◆ **ACTIVITIES**
**1)** Copy the Blue Lagoon passage word for word, starting at "Strewn with jagged" and ending at "upon its surface.".
**2)** Extend the passage on the Blue Lagoon beyond its final sentence, continuing in the same style.

◆ **EXCERPT**
= = = = = = =

Strewn with jagged black lava rocks, an eerily desolate landscape forms a dramatic backdrop for the motionless waters of the Blue Lagoon. Situated upon an isolated lava field in southwestern Iceland, this spectacular geothermal spa has rapidly become one of the nation’s most popular attractions. Reaching temperatures of 39 degrees centigrade throughout the year, visitors are attracted from across the globe by the lagoon’s striking milky-blue waters, where a drifting cloud of mist dances upon its surface.
Positioned upon the Mid-Atlantic Ridge, Iceland is renowned for its long history of utilising natural underground heat sources. However, contrary to popular belief, the Blue Lagoon is not a natural hot spring but is in fact a man-made structure built in 1976 on the site of the Svartsengi Geothermal Power Station. Vented from naturally heated underground resources, superheated water is processed through turbines, where steam and hot water are passed via a heat exchanger and eventually released into the nearby lava field. A bed of mineral salts, algae and silica mud fundamentally obstructs the water from trickling through the lava, consequently resulting in the thermal pools of the Blue Lagoon.

= = = = = = =

◆ **INPUT DATA**
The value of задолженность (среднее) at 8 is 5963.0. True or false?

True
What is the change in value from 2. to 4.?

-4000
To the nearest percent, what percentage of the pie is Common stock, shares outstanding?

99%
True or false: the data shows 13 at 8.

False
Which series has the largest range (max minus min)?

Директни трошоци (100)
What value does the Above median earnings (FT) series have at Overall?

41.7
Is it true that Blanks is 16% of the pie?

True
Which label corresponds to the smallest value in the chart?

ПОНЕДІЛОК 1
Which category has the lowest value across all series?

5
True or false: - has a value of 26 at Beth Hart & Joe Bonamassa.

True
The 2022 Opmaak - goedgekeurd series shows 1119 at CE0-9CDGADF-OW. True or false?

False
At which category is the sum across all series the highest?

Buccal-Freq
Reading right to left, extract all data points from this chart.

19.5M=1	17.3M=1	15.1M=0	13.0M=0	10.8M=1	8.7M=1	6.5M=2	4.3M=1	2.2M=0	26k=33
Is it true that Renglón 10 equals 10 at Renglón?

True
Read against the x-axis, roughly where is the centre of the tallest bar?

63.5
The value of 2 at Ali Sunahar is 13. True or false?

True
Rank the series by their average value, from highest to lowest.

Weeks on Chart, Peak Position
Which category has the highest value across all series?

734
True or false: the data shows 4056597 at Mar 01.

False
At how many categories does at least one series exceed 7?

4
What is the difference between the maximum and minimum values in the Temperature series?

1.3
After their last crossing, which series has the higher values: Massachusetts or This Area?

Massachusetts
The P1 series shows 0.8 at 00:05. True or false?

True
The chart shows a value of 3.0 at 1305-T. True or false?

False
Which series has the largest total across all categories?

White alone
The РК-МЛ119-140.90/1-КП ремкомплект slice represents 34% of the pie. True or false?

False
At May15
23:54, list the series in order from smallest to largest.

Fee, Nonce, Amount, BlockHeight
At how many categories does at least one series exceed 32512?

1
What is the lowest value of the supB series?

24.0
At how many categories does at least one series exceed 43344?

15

= = = = = = =

◆ **RESPONSES TO THE EXERCISE**
**1)**
Strewn with jagged black lava rocks, an eerily desolate landscape forms a dramatic backdrop for the motionless waters of the Blue Lagoon. Situated upon an isolated lava field in southwestern Iceland, this spectacular geothermal spa has rapidly become one of the nation’s most popular attractions. Reaching temperatures of 39 degrees centigrade throughout the year, visitors are attracted from across the globe by the lagoon’s striking milky-blue waters, where a drifting cloud of mist dances upon its surface.

**2)**
With a number of natural hot springs and thermal swimming pools scattered across the country, Iceland has always had a strong affiliation with bathing. After the bathing facilities of the Blue Lagoon were opened in 1987, whispers of the waters’ skin healing qualities began to circulate and an intense love affair with this national treasure was established. On the base of the pool, a thick sheet of soft white mud is formed, containing a nourishing tonic of silica, healthy algae and salt, believed to be a wholly therapeutic substance for those with skin irritations. Visitors to the blue lagoon rub this smooth mud onto their bodies and enjoy the benefit of naturally cleansed and moisturised skin.
As Iceland is known as one of the most eco-friendly places on earth, the Blue Lagoon’s ability to utilise natural resources is a huge advantage. Although having significantly expanded in size to accommodate its ever-increasing popularity, additions to the site including restaurants, cafes and gift shops, were constructed using natural materials to echo Iceland’s simplistic basalt landscape.
Uncompromised by its increasing popularity, only a select number of visitors are granted access during each session, so make sure that you book before you visit to guarantee admission! Whilst most people enjoy bathing in the lagoon for around 2 hours, there is plenty to do to keep you occupied afterward; an indoor sauna room or in-water massage is an excellent way to indulge in relaxation, whereas a seven-course meal in one of the spectacular on-site restaurants provides the perfect opportunity to savour the delights of authentic Icelandic cuisine, in unforgettable surroundings.
A visit to the Blue Lagoon in the early morning is the perfect chance to avoid larger crowds. However, many people choose to visit in the evening for the opportunity to catch a glimpse of the fading sun, with the added possibility of spotting a spectacular display of the dancing Northern Lights after sunset. Be sure to keep a close eye on the opening hours, because these fluctuate during the summer and winter months!